== Data provided ==

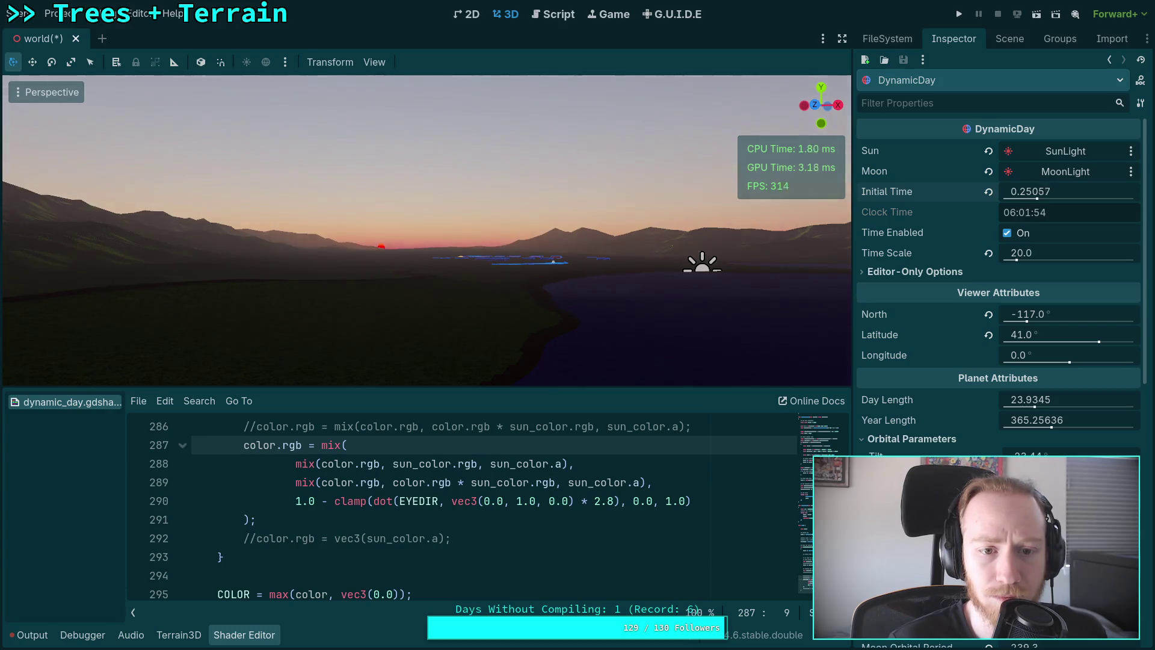
pyautogui.moveTo(1031, 192)
pyautogui.mouseDown()
pyautogui.moveTo(1074, 186)
pyautogui.moveTo(1026, 186)
pyautogui.mouseUp()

===

Task:
Without including any pictures, copy every line above exactly.

Answer below:
pyautogui.moveTo(1031, 192)
pyautogui.mouseDown()
pyautogui.moveTo(1074, 186)
pyautogui.moveTo(1026, 186)
pyautogui.mouseUp()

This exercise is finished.